Posted by sjtaffee on 22nd May 2009

I suppose I should start with my bona fides.

I graduated with a Bachelors degree in English education from Central Michigan University, received a Master’s and Ph.D. in Curriculum and Instruction  from Michigan State University, and for seven years was the Director of Teacher Education and Associate Professor of Education at North Dakota State University (NDSU). In that capacity, I was in charge of our student teaching program, taught foundations programs and graduate-level courses, and worked closely with the state to assure that our students were qualified to obtain a teaching license in North Dakota.
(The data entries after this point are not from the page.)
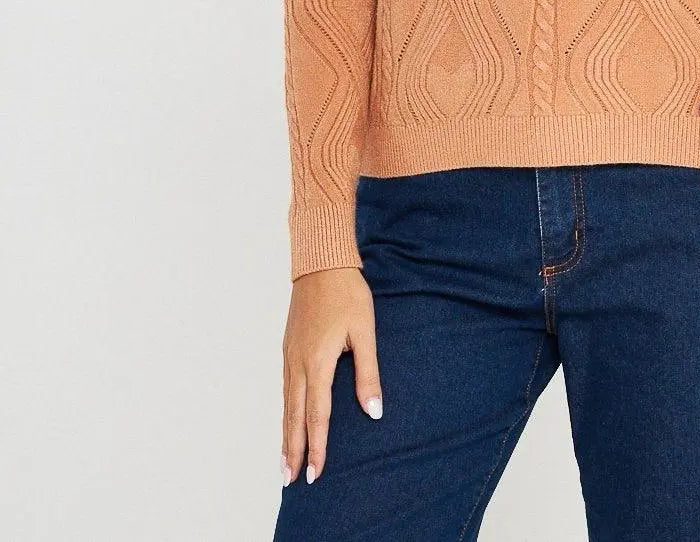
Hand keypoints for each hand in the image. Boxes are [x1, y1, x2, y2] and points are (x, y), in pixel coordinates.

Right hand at [281, 266, 382, 485]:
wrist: (321, 263)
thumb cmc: (347, 294)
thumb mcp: (364, 332)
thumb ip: (368, 373)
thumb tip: (373, 410)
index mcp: (318, 362)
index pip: (317, 415)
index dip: (317, 446)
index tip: (316, 473)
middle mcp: (298, 364)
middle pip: (294, 416)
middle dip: (293, 450)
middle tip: (291, 479)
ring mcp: (289, 355)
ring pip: (286, 404)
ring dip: (285, 434)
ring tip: (284, 460)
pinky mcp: (288, 347)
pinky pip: (285, 388)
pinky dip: (285, 411)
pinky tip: (287, 418)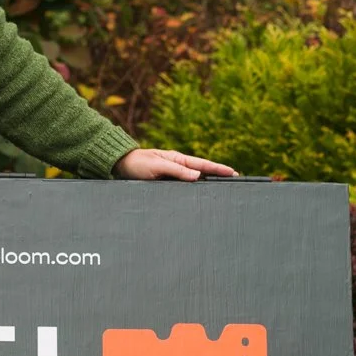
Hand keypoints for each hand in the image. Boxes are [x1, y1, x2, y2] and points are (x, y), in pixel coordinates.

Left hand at [115, 148, 237, 180]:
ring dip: (207, 184)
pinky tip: (200, 196)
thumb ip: (177, 171)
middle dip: (218, 176)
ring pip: (194, 181)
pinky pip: (184, 187)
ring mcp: (173, 175)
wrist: (120, 165)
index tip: (233, 172)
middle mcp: (178, 166)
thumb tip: (198, 176)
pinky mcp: (166, 183)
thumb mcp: (157, 166)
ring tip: (223, 190)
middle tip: (235, 181)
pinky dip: (194, 190)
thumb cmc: (137, 164)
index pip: (203, 165)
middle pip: (202, 172)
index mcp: (178, 159)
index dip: (218, 169)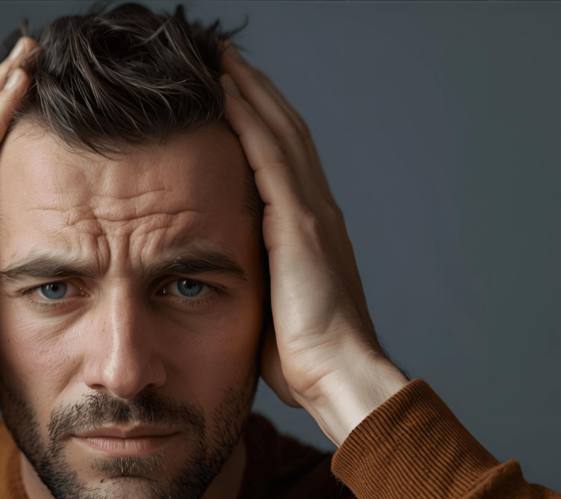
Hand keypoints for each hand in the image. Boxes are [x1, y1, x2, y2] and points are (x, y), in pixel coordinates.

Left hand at [220, 42, 393, 413]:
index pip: (286, 161)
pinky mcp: (299, 225)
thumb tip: (230, 275)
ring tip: (223, 61)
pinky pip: (270, 159)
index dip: (262, 123)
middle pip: (286, 134)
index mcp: (311, 231)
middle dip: (257, 93)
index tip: (233, 96)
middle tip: (226, 61)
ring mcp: (311, 214)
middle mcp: (316, 211)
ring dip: (252, 94)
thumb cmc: (304, 356)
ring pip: (280, 134)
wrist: (337, 376)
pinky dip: (250, 123)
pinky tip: (227, 96)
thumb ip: (261, 277)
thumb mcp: (277, 306)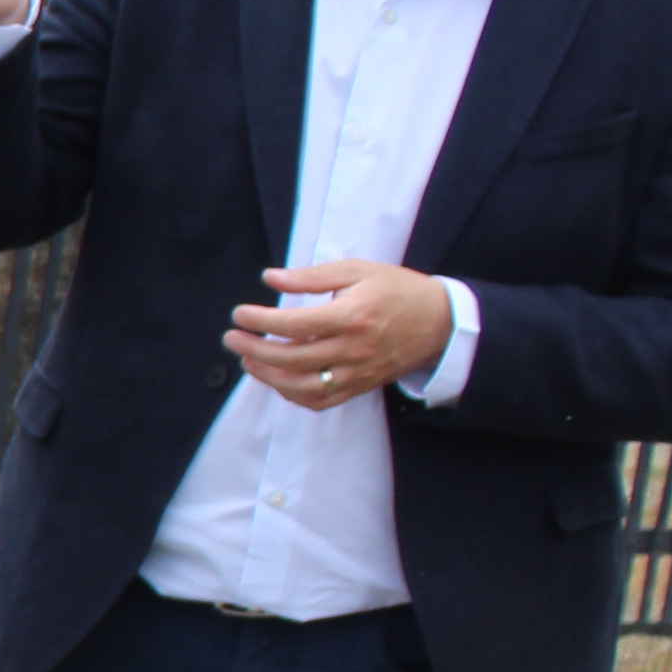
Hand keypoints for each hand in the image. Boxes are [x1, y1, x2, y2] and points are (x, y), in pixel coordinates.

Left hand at [228, 259, 454, 409]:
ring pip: (303, 386)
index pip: (295, 324)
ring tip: (247, 360)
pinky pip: (321, 400)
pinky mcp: (360, 386)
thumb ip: (312, 276)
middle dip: (254, 349)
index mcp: (352, 316)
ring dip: (268, 376)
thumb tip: (270, 278)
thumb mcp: (358, 270)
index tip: (238, 314)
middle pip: (293, 358)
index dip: (260, 320)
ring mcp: (357, 373)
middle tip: (231, 338)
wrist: (440, 322)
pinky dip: (293, 394)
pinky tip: (276, 379)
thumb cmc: (397, 289)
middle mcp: (354, 349)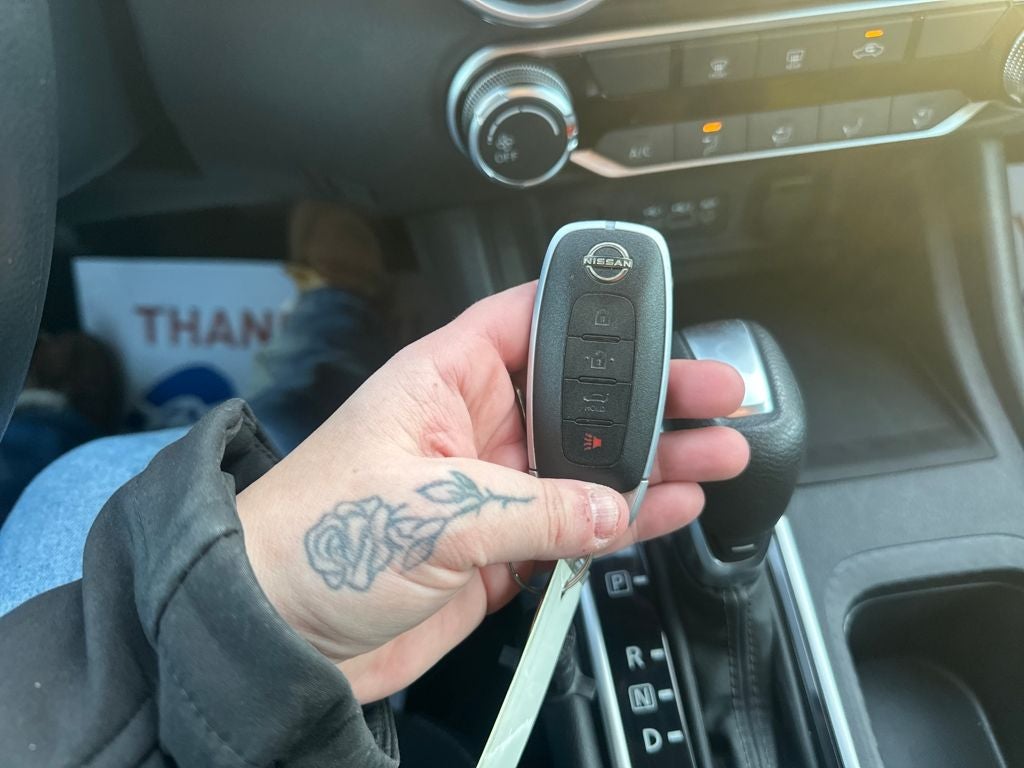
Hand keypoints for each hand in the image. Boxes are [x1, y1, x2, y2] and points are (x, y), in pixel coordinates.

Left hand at [236, 282, 747, 702]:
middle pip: (577, 397)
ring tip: (717, 451)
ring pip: (586, 463)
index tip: (652, 317)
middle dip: (645, 395)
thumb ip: (529, 509)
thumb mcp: (427, 511)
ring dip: (651, 459)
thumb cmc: (308, 541)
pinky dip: (624, 519)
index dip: (590, 316)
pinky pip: (575, 525)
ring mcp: (490, 488)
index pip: (528, 321)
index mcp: (443, 381)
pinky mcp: (498, 546)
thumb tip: (605, 507)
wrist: (274, 634)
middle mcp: (473, 426)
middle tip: (710, 393)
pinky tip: (670, 506)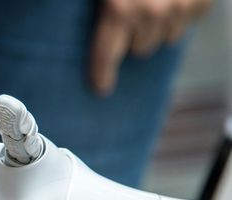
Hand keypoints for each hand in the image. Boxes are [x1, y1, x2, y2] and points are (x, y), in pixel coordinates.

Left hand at [90, 0, 212, 95]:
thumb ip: (105, 12)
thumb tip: (98, 43)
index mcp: (118, 10)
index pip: (106, 56)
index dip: (101, 75)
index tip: (101, 89)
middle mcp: (149, 12)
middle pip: (140, 49)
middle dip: (134, 38)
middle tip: (130, 19)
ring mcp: (180, 6)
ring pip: (168, 37)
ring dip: (160, 25)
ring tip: (153, 2)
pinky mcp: (202, 1)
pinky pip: (192, 19)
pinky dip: (184, 11)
While at NDSU, I was part of our department’s self-study team went through a successful re-accreditation process with the National Council for Accreditation of Teacher Education (NCATE).

As a high school teacher, I was a member of the Michigan Education Association (MEA), a branch of the National Education Association (NEA). The MEA actually went to my defense at one time and benefited from their legal team. While at NDSU I was a member of the North Dakota Education Association (though the campus was not organized), and the faculty adviser to the Student  NEA.

Which means that I know whereof I speak, at least a little bit, when it comes to teacher education, unions, and licensure.

Make no mistake, teacher education, licensure boards, and unions have done much to improve the state of teaching and learning in the United States and the world. I am a better person because of my association with them and, I hope, that in some small manner I was able to give back to them as well.

But make no mistake as well that such organizations have hindered real educational reform. They have not done this out of malice. Rather it is due to their nature as mature organizations that have come to that point where they can no longer see the world except through their own lenses—lenses which like the aging human eye can form cataracts or lose their ability to see ahead due to macular degeneration. As bureaucracies they protect and covet power, when the healthier response to the accumulation of power is to give it away.

Within independent schools I have noted occasional disdain for faculty candidates who come from teacher education programs, thought to be less rigorous in their academic expectations. And indeed there are embarrassing instances when fully licensed teachers cannot pass the same basic skills tests we expect their students to have mastered. But these are fortunately rare circumstances, and the vast majority of America’s teachers are working hard to do the best they can. But their best efforts are not good enough, and our children deserve more. And our teachers do to.

Great teachers sometimes have no formal training in education. But these same great teachers nonetheless have a gift for reaching children. And sometimes teachers with Master’s degrees in Education have checked-out and, are just going through the motions, moving their yellowed transparencies to PowerPoint slides and calling it a day. Teacher unions may offer outstanding professional development programs, and at the same time have a knee-jerk  reaction to any promising practice that they perceive to threaten their power base, such as charter schools, vouchers, pay for performance, or tenure reform. State licensing boards sometime equate formal training with knowledge and skill, conflating degrees and coursework with the extraordinary craft and artistry of teaching.

We in independent schools need closer ties with unions, colleges of education and yes, even licensure boards if we are to create 21st century schools that truly work for all children and teachers alike. For too long we have stood apart and aloof from the business of education that holds sway with the overwhelming majority of America’s schools. We are independent for a reason, and we are not beholding to these groups. But we all share an interest in making all of our schools better, and that can only happen when we are in dialog with one another.